Texte fourni ::
--

Ces nouvelles découvertes ont causé le dessein d’y faire ces colonies, lesquelles quoi que d’abord elles aient été de petite considération, néanmoins par succession de temps, au moyen du commerce, elles égalent les États des plus grands rois[]. On peut mettre en ce rang plusieurs villes que les Espagnols ont édifiées au Pérou, et dans d’autres parties du monde, depuis cent vingt ans, qui n’étaient rien en leurs débuts[]. L’Europe peut rendre témoignage de celle de Venise, qui était à son commencement une retraite de pauvres pêcheurs. Gênes, l’une des plus superbes villes du monde, édifiée dans un pays environné de montagnes, fort désert et si infertile que les habitants sont contraints de faire apporter la terre de dehors pour cultiver leurs jardins d’alentour, et leur mer est sans poisson. La ville de Marseille[], qui autrefois n’était qu’un marécage, environné de collines et de montagnes assez fâcheuses, néanmoins par succession de temps a rendu son territoire fertile et est devenue fameuse et grandement marchande. Ainsi plusieurs petites colonies ayant la commodité des ports et des havres, se sont accrues en richesses et réputation.
Il se peut dire aussi que le pays de la Nouvelle-France est un nouveau monde et non un royaume, beau en toute perfection et qui a des situations très commodes, tant sur les rivages du grand fleuve Saint-Laurent (l’ornement du pays) qu’aux bords des autres rivières, lacs, étangs, et ruisseaux, ayant une infinité de belles îles accompagnées de prairies et de bocages fort plaisants et agréables, où durant le printemps et l’été se voit un grand nombre d’oiseaux, qui y viennent en leurs temps et saison, les terres très fertiles pour toutes sortes de grains, les pâturages en abondance, la communication des grandes rivières et des lacs, qui sont comme des mers traversant les contrées, et qui rendent une grande facilité à toutes les découvertes, dans le profond des terres, d’où on pourrait aller aux mers de l’Occident, de l’Orient, du Septentrion, et s’étendre jusqu’au Midi.

--

Données ::
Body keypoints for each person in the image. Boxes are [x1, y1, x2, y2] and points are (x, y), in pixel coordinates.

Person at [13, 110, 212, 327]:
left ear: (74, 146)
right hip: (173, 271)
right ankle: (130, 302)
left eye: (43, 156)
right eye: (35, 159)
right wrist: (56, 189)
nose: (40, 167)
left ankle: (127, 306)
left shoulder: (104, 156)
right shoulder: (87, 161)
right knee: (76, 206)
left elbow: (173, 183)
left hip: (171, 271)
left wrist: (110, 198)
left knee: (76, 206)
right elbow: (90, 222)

--

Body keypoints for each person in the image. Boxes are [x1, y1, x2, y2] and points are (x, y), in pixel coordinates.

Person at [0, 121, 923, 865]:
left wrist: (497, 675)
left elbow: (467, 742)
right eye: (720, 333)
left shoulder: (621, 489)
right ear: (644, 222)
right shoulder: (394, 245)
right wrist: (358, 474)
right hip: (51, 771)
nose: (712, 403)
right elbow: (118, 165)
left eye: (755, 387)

--

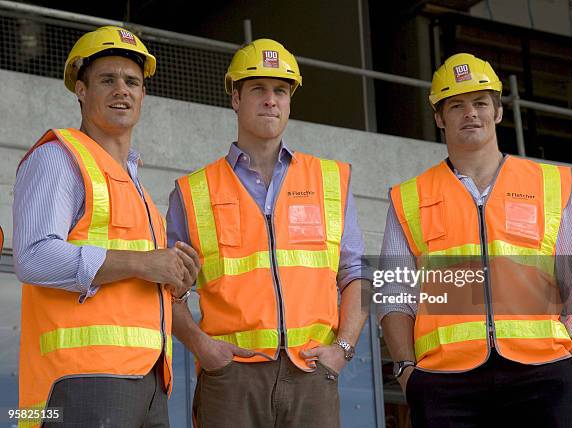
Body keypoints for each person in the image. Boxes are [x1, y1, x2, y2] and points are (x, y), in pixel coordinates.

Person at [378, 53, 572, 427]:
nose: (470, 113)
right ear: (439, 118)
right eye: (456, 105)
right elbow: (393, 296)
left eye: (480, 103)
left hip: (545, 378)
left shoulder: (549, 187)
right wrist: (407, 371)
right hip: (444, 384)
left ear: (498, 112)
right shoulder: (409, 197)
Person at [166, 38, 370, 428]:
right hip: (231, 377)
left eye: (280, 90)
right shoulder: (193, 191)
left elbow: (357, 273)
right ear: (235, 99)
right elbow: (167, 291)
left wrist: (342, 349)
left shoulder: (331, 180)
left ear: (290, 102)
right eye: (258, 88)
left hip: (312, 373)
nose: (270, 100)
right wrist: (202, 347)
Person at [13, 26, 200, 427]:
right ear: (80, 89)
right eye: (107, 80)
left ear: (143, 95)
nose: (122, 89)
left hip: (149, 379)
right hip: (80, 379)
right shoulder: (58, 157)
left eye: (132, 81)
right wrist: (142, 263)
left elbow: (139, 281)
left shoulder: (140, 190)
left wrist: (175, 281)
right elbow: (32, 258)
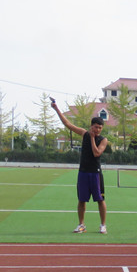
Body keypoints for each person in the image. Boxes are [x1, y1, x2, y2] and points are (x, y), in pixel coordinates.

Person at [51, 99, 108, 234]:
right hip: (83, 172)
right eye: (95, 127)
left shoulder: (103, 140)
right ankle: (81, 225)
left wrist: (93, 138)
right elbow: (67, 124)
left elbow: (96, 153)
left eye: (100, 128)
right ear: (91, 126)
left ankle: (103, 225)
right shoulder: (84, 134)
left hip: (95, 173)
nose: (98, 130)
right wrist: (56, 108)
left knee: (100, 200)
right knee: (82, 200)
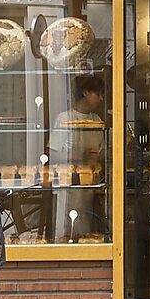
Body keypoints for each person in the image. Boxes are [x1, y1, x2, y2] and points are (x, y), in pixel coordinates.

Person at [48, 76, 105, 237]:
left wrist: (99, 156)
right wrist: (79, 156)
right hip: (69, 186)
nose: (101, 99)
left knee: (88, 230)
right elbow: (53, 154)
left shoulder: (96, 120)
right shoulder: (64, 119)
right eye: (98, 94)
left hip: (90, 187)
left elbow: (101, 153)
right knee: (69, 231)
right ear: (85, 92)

--

Consignes ::
• 1. Recopiez le passage du texte fourni qui va de « Il se peut dire » à « s’étendre jusqu’au Midi. ».
• 2. Répondez aux questions suivantes à l'aide du texte fourni.
(a) Qu'était Venise à son commencement ?
(b) Qu'était autrefois la ville de Marseille ?
(c) Quel fleuve est présenté comme l'ornement du pays de la Nouvelle-France ?
Les données n'ont aucun rôle dans cet exercice.

Corrigés ::
• 1.
Il se peut dire aussi que le pays de la Nouvelle-France est un nouveau monde et non un royaume, beau en toute perfection et qui a des situations très commodes, tant sur les rivages du grand fleuve Saint-Laurent (l’ornement du pays) qu’aux bords des autres rivières, lacs, étangs, et ruisseaux, ayant une infinité de belles îles accompagnées de prairies et de bocages fort plaisants et agréables, où durant le printemps et l’été se voit un grand nombre d’oiseaux, qui y viennent en leurs temps et saison, les terres très fertiles pour toutes sortes de grains, les pâturages en abondance, la communication des grandes rivières et des lacs, qui sont comme des mers traversant les contrées, et qui rendent une grande facilité à toutes les découvertes, dans le profond des terres, d’où on pourrait aller aux mers de l’Occident, de l’Orient, du Septentrion, et s’étendre jusqu’au Midi.

• 2.
(a) Une retraite de pauvres pêcheurs.
(b) Un marécage environné de collines et de montagnes assez fâcheuses.
(c) Le grand fleuve Saint-Laurent.